BEGIN PROVIDED TEXT

Bad Science Plagues Federal Dietary Guidelines

Every five years, the Dietary Guidelines Advisory Committee (DGAC) — a commission of 20 “nationally recognized experts” in nutrition and dietary health — releases a report outlining the federal government’s dietary guidelines. These guidelines are intended to provide an empirical dietary recommendation for American’s based on the best available science. Unfortunately, the recently released 2020-2025 Dietary Guidelines for Americans have come under fire from a multitude of medical experts for flawed methodology and incomprehensive review of the existing literature.

The most apparent example of the flaws in this year’s dietary guidelines is the seemingly arbitrary change in the committee’s recommendation for alcohol consumption. Whereas for decades federal guidelines recommended that men limit their alcohol consumption to two drinks per day, the new guidelines recommend that both men and women consume no more than one drink per day. In justifying their decision, DGAC provided little in the way of scientific evidence.

END PROVIDED TEXT
BEGIN DATA SECTION

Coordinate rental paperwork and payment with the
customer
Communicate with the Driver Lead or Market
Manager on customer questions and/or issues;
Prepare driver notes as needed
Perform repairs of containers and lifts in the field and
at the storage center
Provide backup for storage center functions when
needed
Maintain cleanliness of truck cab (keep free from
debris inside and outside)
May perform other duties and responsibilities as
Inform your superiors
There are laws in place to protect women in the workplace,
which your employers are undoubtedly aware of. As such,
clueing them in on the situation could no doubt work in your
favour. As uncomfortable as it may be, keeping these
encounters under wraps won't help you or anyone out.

END DATA SECTION
BEGIN DATA SECTION

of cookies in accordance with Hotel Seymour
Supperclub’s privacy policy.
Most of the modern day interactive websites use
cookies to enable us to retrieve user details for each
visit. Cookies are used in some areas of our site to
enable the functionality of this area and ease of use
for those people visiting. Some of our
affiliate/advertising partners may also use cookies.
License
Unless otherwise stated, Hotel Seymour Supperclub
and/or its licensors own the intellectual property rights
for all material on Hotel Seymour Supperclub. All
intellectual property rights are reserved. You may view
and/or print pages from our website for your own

END DATA SECTION

EXERCISE AIM: In one to three sentences, explain why, according to the text about federal dietary guidelines, medical experts have criticized the 2020-2025 Dietary Guidelines for Americans. Rely only on the text about federal dietary guidelines, not the material.

REPLY TO THE TASK: A multitude of medical experts have criticized the 2020-2025 guidelines for flawed methodology and an incomprehensive review of the existing literature.